SOURCE EXTRACT –
# Just a few Fozzy pics



## Heather102180 (Nov 19, 2003)

Lazy Friday morning. Sometimes I wish I was a cat...they have it so easy! 























































And just a picture of Ollie because lately I've been missing him...


----------



## OctoberinMaine (Sep 12, 2006)

Beautiful kitties! Is Fozzy growing back from a lion cut? He has such beautiful coloring and he's such a regal kitty. And Ollie, RIP sweet one.


----------



## Heather102180 (Nov 19, 2003)

Thanks Holly! Yes, Fozzy grows back pretty quickly from the lion cut. This one was done about 3 weeks ago.


----------



## kwarendorf (Oct 12, 2009)

Such a tough life


----------



## OctoberinMaine (Sep 12, 2006)

Okay Heather, now fess up. Did you put that red towel under him because it would contrast his coloring so nicely?


----------



## Jan Rebecca (Oct 14, 2010)

He looks so comfy!


----------



## Kobster (Feb 1, 2007)

Oh yes, such a rough life. Cute little guy!


----------



## marie73 (Jul 12, 2006)

OMGosh! Great pictures, but that second one!!!!! :luv


----------



## dweamgoil (Feb 3, 2010)

*Excuse me, but...*

it's darned hard to look that good...okay!


----------



## Greenport ferals (Oct 30, 2010)

Beautiful cat and it looks like you have a beautiful house for him to live in.


----------



## Susan (Mar 29, 2010)

He's adorable, and he looks like he's very tired out after his hard day!


----------



## Heather102180 (Nov 19, 2003)

Yeah...his hard day consists of just following the sun and deciding whether to bathe in it or sleep in it. Rough! ;-)


----------



## Annie99 (Oct 7, 2010)

what is the lion cut?

And why do you do it?


----------



## russianxx (Nov 13, 2010)

Fozzy looks like a little lion and I love that picture of Ollie!!


----------



## Xanti (Nov 4, 2008)

He is sooooo cute, I want to snuggle his tummy


----------



## Heather102180 (Nov 19, 2003)

Annie99 said:


> what is the lion cut?
> 
> And why do you do it?


A lion cut is for long haired cats where most of their body gets trimmed down and shaved. It's called a lion cut because they end up with a distinct mane that looks like a lion as well as a lion tail.

DATA –
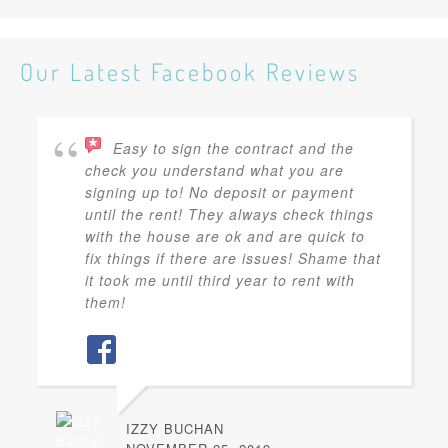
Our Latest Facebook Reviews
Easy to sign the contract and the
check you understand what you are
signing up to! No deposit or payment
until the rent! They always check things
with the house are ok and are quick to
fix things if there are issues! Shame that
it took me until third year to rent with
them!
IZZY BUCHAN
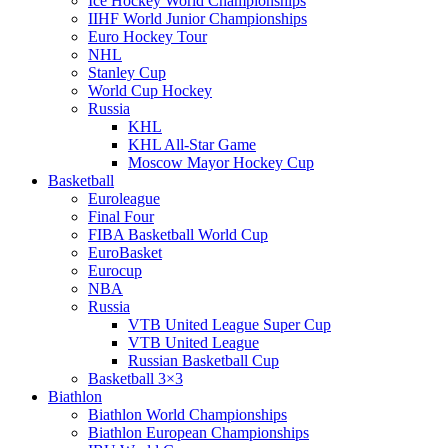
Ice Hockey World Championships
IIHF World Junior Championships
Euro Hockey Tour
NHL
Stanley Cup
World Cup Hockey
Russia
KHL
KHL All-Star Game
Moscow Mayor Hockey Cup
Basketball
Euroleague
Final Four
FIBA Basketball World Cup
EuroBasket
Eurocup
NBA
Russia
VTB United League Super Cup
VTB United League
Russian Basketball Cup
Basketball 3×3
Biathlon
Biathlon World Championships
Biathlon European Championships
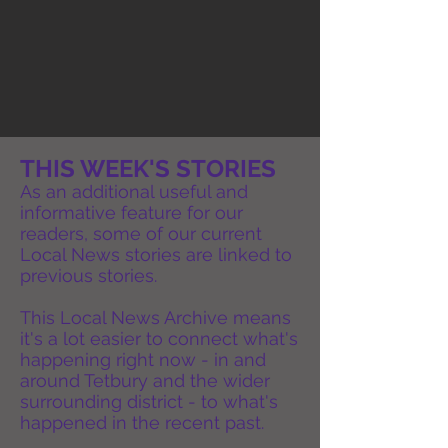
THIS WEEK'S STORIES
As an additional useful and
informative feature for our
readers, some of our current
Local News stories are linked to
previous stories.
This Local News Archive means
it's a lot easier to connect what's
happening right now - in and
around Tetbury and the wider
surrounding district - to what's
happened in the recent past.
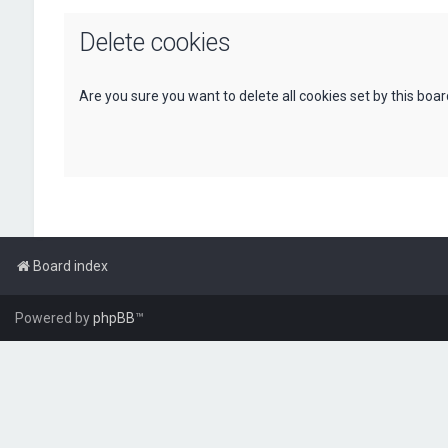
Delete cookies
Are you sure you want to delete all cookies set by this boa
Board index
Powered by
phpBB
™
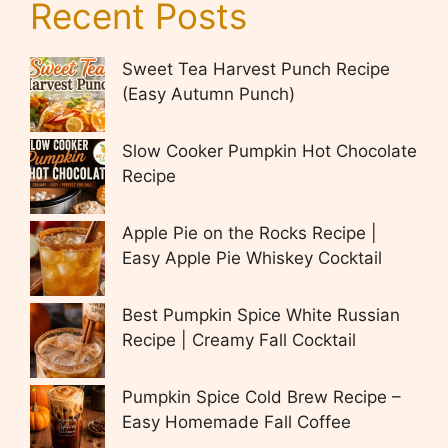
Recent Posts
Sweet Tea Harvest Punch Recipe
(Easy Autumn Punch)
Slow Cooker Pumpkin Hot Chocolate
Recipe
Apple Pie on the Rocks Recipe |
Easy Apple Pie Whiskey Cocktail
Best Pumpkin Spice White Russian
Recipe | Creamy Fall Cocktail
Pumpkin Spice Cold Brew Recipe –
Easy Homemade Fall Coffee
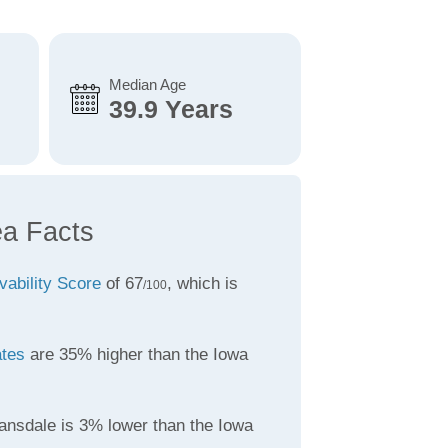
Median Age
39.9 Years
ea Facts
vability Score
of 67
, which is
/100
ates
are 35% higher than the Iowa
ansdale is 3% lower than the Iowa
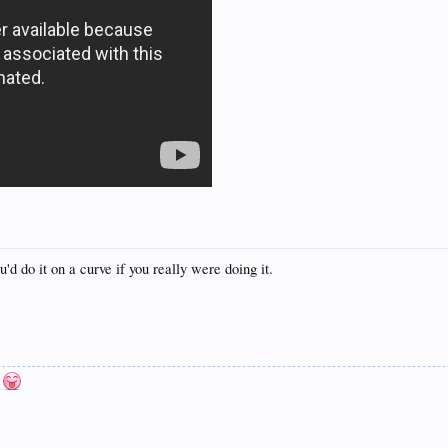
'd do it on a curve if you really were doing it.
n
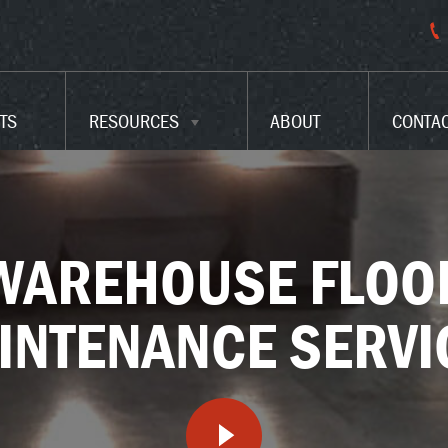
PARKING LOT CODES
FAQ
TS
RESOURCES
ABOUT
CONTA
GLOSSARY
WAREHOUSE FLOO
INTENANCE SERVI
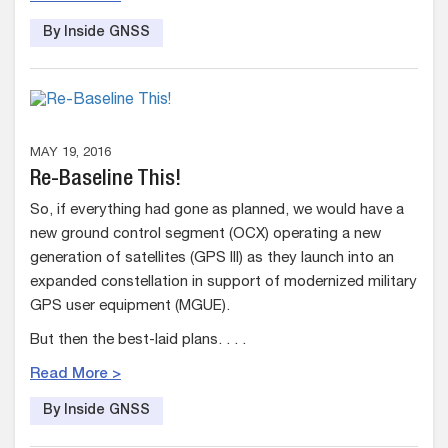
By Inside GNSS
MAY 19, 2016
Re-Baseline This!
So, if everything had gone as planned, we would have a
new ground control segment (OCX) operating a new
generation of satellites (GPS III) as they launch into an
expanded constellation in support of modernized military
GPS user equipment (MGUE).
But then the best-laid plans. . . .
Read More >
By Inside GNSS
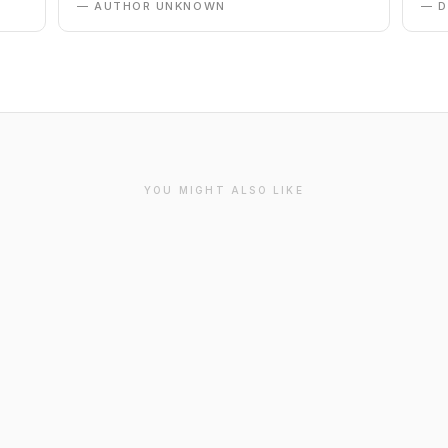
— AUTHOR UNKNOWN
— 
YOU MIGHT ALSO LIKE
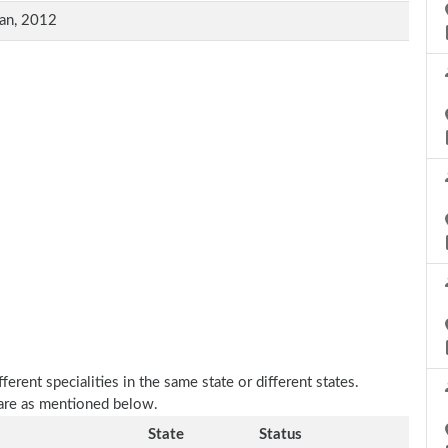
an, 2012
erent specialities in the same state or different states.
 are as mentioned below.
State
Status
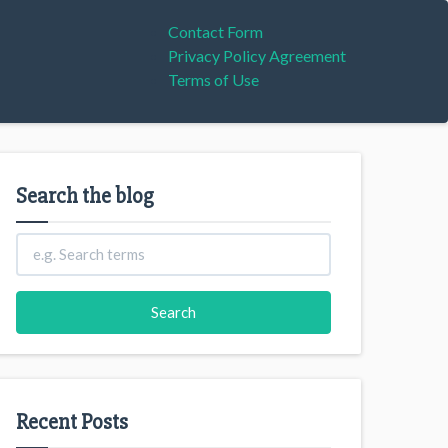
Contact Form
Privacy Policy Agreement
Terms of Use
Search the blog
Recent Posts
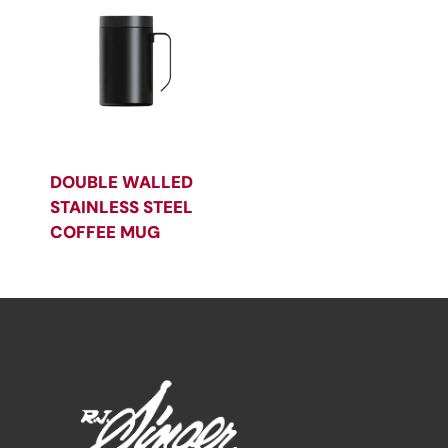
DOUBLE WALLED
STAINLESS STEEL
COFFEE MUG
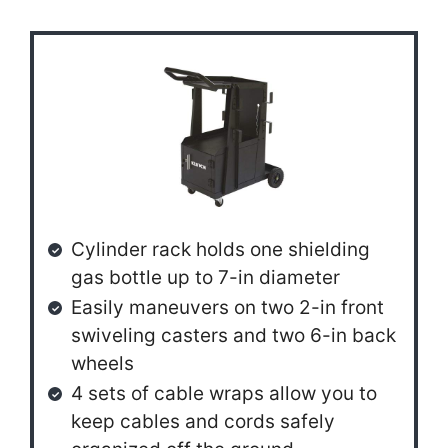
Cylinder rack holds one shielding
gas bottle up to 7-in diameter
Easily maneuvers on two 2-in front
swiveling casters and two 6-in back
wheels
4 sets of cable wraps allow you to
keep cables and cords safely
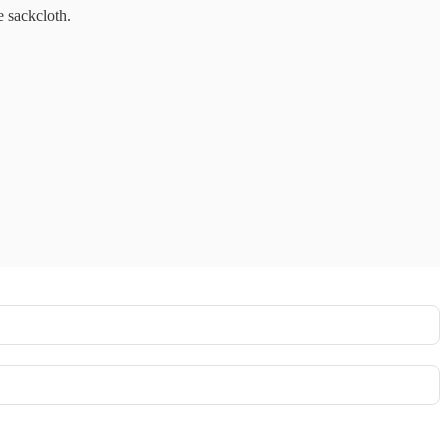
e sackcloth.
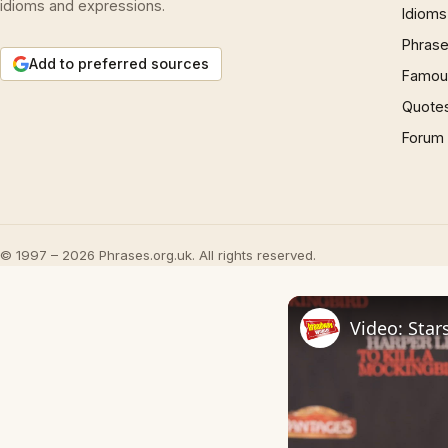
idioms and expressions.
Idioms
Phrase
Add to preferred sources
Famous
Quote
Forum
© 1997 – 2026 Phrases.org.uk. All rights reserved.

PROBLEM –
Rewrite the part of the Fozzy thread starting at "it's darned hard" and ending at "to live in.", with "house" changed to "home".

EXERCISE ANSWER –
it's darned hard to look that good...okay!


----------



## Greenport ferals (Oct 30, 2010)

Beautiful cat and it looks like you have a beautiful home for him to live in.